» Work item
Rewrite the text of these items with every "Subscribe" changed to "Sign up" and nothing else altered, and leave the pictures out.

____________________

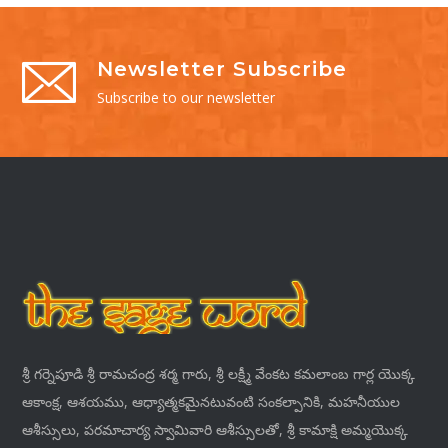
Newsletter Subscribe
Subscribe to our newsletter
శ్రీ గర్నెపూడి శ్రీ రామచంద్ర శర్మ గారు, శ్రీ లక్ష్మీ వేంకట కమలాంబ గార్ల యొక్క
ఆకాంక్ష, ఆశయము, ఆధ్యాత్మకమైనటువంటి సంకల్పానికి, మహనీయుల
ఆశీస్సులు, పరమాచార్య స్వామివారి ఆశీస్సులతో, శ్రీ కామాక్షి అమ్మయొక్క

____________________

» Result below
Newsletter Sign up
Sign up to our newsletter
శ్రీ గర్నెపూడి శ్రీ రామచంద్ర శర్మ గారు, శ్రీ లక్ష్మీ వేంకట కమలాంబ గార్ల యొక్క
ఆకాంక్ష, ఆశయము, ఆధ్యాత్మకమైనటువంటి సంకల్పానికి, మహనీయుల
ఆశీస్సులు, పరమాచార్య స్వామివారి ఆశీస్సులతో, శ్రీ కామాక్షి అమ్మయొక్క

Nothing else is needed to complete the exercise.